═════ Aangeleverde tekst ═════

8 kenmerken van duurzaam werkkapitaalmanagement
Uit onderzoek van KPMG onder 500 multinationals, in de periode van 1987 – 2009, blijkt dat in tijden van stagnatie/recessie het werkkapitaal verbetert. Echter in de periode erna, tijdens de economische opbloei, verslechtert de werkkapitaal performance. In de praktijk zien we dit ook terug; zodra de omzetten aantrekken, verslapt de aandacht voor werkkapitaalverbetering. Dit wordt veroorzaakt door het feit dat de werkkapitaalverbeteringen onvoldoende duurzaam verankerd zijn binnen de organisatie. Dit artikel gaat in op de vraag hoe u werkkapitaalmanagement duurzaam kunt verankeren binnen uw organisatie.
Een gebalanceerde aanpak
Werkkapitaalverbetertrajecten worden veelal in een crisissituatie gestart en zijn gericht op korte termijn verbeteringen. De urgentie zorgt er voor dat de doorlooptijd beperkt is, maar vermindert de kans op duurzame verankering. Dit hangt samen met de manier waarop een werkkapitaal verbeterproject wordt aangepakt.
Ervaring leert dat de betrokkenheid van medewerkers en acceptatie van de gekozen oplossingsrichting belangrijk zijn om een duurzame werkkapitaalverbetering te realiseren. In de praktijk zien we vaak dat de gekozen aanpak niet is afgestemd op de organisatie. De vraag staat daarbij centraal in hoeverre de organisatie zelf in staat is om op een beheersbare, efficiënte en effectieve wijze verbeteringen op dit gebied te realiseren.
Het vertrekpunt om de juiste aanpak te bepalen is het volwassenheidsniveau van werkkapitaalmanagement binnen de organisatie. Dit volwassenheidsniveau is afhankelijk van de kwaliteit en effectiviteit van werkkapitaalmanagement op het gebied van organisatie inrichting, medewerkers, processen, tooling en rapportages. We onderscheiden hierbij de volwassenheidsniveaus van ‘passief’ tot en met ‘geoptimaliseerd’.

═════ Rijen ═════

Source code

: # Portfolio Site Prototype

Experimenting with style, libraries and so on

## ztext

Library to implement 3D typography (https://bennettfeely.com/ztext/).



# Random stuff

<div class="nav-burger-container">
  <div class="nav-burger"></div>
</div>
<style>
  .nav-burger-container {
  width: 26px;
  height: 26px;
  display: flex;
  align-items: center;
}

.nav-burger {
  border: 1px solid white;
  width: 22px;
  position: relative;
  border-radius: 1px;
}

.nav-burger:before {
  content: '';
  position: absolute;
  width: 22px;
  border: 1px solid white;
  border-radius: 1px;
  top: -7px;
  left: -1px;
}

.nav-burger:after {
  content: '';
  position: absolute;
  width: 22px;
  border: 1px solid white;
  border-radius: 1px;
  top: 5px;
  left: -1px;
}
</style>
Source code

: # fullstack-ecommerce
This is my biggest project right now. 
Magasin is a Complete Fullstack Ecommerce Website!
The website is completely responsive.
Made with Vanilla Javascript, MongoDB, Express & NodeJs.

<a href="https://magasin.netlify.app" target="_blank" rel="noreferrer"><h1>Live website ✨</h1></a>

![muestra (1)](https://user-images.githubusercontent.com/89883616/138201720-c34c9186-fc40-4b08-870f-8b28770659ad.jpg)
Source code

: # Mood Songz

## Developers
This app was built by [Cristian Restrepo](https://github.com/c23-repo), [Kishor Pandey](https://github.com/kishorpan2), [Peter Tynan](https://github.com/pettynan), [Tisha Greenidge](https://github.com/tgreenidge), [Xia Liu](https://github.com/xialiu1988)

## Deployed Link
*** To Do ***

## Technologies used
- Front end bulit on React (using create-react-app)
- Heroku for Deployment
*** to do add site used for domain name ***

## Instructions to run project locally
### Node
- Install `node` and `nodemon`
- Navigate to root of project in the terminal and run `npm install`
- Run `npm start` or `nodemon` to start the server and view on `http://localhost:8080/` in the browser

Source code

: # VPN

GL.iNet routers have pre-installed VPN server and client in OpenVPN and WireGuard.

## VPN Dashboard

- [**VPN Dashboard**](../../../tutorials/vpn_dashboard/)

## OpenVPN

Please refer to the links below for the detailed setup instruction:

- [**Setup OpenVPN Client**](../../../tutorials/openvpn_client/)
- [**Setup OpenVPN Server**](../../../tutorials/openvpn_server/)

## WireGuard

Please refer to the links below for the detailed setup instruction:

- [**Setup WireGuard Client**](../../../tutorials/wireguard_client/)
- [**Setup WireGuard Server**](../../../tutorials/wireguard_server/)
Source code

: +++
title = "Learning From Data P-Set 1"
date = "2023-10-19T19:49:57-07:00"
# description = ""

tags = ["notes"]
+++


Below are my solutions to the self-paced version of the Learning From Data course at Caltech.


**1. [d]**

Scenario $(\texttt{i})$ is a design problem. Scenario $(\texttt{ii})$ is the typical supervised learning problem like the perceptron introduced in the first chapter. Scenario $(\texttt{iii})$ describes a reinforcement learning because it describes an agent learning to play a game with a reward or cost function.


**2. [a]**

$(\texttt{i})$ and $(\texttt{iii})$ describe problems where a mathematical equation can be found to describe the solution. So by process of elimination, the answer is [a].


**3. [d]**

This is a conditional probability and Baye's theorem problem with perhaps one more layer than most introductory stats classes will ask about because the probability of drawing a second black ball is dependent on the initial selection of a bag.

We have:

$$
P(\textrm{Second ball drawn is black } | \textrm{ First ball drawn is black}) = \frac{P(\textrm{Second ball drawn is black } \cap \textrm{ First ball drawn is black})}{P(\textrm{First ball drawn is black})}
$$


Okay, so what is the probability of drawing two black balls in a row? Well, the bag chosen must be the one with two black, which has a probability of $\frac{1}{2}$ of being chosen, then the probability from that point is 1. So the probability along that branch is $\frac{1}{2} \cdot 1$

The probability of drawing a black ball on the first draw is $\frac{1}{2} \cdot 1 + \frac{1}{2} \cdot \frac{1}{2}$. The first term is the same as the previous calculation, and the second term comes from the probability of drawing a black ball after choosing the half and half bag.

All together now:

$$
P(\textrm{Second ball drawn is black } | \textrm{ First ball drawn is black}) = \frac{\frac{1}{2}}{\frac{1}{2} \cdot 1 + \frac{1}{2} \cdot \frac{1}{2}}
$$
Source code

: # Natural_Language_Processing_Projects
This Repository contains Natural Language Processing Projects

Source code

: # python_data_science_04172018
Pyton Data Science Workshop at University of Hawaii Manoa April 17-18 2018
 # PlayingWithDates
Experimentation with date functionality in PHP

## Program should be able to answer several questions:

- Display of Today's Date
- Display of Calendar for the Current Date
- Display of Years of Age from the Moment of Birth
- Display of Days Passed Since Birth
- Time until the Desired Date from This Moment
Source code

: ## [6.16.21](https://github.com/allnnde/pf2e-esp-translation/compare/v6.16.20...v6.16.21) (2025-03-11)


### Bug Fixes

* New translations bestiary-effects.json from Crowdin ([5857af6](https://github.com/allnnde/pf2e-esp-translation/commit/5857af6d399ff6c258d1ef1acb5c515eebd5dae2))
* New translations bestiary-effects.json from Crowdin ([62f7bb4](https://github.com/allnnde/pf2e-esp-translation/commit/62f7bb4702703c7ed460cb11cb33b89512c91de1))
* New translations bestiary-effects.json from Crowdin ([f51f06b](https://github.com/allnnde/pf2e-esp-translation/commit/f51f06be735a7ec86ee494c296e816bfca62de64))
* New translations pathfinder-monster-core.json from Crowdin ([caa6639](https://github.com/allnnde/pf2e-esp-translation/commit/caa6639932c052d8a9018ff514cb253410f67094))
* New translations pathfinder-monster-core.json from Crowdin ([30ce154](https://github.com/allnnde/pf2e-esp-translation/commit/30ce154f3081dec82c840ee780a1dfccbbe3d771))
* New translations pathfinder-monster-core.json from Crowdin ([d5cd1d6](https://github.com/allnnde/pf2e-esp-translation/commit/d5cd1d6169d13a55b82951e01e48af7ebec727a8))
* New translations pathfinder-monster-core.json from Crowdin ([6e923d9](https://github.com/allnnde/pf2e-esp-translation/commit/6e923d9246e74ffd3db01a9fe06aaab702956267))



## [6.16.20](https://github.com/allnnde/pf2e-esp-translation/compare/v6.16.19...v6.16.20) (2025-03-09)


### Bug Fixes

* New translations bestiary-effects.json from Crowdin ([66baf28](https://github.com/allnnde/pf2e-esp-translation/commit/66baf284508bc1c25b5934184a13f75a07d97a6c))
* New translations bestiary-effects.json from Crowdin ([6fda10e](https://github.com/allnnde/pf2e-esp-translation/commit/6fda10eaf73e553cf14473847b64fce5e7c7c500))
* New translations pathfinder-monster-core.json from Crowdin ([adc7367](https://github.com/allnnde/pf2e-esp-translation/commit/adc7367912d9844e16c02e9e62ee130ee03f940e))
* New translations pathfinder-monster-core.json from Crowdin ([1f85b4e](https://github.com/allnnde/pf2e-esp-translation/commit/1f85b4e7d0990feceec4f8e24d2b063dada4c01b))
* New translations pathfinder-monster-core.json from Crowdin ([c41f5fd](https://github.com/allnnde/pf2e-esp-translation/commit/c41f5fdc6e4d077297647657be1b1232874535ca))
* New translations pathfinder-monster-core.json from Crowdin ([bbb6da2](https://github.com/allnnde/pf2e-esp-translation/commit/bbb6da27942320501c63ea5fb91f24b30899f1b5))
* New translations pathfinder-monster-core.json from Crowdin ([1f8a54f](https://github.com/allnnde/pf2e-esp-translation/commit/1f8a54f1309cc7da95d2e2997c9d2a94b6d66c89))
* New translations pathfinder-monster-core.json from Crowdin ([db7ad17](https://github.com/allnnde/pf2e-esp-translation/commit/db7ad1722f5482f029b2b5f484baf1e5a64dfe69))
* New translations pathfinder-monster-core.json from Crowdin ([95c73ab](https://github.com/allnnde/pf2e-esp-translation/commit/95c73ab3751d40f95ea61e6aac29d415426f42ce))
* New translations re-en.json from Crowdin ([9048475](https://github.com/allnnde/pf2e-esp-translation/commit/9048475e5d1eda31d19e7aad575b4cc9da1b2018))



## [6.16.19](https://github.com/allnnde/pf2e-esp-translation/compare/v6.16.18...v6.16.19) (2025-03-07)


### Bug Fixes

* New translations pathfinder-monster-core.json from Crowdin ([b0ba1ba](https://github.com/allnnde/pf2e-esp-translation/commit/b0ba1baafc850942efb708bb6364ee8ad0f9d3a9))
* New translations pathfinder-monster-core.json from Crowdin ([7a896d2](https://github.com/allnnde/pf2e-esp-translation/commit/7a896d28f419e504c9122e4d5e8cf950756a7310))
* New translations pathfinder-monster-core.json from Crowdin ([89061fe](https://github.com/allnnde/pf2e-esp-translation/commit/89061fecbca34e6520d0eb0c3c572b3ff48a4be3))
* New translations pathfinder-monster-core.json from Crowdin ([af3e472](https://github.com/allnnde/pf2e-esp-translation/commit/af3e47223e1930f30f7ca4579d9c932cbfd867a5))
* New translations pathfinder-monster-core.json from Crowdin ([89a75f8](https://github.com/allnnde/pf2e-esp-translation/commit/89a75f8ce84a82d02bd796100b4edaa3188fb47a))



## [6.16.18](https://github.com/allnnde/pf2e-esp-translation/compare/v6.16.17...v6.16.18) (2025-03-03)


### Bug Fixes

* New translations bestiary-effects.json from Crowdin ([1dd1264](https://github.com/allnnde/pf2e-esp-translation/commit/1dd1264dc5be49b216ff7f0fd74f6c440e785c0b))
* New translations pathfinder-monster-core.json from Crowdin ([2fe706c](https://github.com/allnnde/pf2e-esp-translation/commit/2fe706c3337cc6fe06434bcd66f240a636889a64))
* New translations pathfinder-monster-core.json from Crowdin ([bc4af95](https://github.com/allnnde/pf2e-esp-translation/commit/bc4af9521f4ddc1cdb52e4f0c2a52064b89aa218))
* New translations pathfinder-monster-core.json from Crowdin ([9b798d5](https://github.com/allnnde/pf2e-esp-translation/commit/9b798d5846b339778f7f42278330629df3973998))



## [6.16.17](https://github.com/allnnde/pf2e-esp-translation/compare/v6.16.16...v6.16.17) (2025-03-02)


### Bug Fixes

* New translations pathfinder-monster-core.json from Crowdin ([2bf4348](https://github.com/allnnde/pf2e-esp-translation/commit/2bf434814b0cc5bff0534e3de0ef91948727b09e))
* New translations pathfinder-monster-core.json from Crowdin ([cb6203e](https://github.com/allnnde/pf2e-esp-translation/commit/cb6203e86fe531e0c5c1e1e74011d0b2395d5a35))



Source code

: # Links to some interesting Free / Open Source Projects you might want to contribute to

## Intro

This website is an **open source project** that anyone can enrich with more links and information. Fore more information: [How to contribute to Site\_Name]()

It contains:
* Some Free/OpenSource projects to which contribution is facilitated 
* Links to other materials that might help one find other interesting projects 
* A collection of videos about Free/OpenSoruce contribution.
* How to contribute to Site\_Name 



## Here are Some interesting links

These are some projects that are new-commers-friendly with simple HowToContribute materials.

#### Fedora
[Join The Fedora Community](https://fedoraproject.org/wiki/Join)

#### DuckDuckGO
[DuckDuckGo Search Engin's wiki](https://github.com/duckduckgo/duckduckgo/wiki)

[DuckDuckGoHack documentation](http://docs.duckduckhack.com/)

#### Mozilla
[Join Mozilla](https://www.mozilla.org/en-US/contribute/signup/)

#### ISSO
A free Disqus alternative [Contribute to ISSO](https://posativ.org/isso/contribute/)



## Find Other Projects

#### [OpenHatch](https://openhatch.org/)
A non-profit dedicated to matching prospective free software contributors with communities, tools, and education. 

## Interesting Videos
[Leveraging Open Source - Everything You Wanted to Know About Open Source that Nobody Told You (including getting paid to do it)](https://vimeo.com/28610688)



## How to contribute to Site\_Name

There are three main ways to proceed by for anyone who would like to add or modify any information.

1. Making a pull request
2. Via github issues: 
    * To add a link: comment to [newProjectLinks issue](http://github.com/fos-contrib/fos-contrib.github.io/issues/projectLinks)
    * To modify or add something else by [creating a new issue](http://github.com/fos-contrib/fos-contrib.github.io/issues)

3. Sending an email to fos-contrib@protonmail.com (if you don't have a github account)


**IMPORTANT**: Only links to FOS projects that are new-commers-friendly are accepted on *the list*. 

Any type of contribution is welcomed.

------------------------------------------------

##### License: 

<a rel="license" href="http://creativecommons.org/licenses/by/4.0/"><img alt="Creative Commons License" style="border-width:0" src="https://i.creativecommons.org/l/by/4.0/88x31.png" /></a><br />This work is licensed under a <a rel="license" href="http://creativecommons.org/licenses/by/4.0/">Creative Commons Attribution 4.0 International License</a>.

═════

* [Opdrachten]:
1. Kun je het stuk van de tekst over werkkapitaalmanagement tussen "8 kenmerken van" en "binnen uw organisatie." letterlijk overschrijven, beide inbegrepen?
2. Wil je uit de rijen de regels tussen de regel met "#### Fedora" en de regel met "A non-profit dedicated" woord voor woord herhalen, beide regels inbegrepen?
De tekst en de rijen hebben elk een andere herkomst.

* [Opgeloste opdrachten]:
1.
8 kenmerken van duurzaam werkkapitaalmanagement
Uit onderzoek van KPMG onder 500 multinationals, in de periode van 1987 – 2009, blijkt dat in tijden van stagnatie/recessie het werkkapitaal verbetert. Echter in de periode erna, tijdens de economische opbloei, verslechtert de werkkapitaal performance. In de praktijk zien we dit ook terug; zodra de omzetten aantrekken, verslapt de aandacht voor werkkapitaalverbetering. Dit wordt veroorzaakt door het feit dat de werkkapitaalverbeteringen onvoldoende duurzaam verankerd zijn binnen de organisatie. Dit artikel gaat in op de vraag hoe u werkkapitaalmanagement duurzaam kunt verankeren binnen uw organisatie.

2.
#### Fedora
[Join The Fedora Community](https://fedoraproject.org/wiki/Join)

#### DuckDuckGO
[DuckDuckGo Search Engin's wiki](https://github.com/duckduckgo/duckduckgo/wiki)

[DuckDuckGoHack documentation](http://docs.duckduckhack.com/)

#### Mozilla
[Join Mozilla](https://www.mozilla.org/en-US/contribute/signup/)

#### ISSO
A free Disqus alternative [Contribute to ISSO](https://posativ.org/isso/contribute/)



## Find Other Projects

#### [OpenHatch](https://openhatch.org/)
A non-profit dedicated to matching prospective free software contributors with communities, tools, and education. 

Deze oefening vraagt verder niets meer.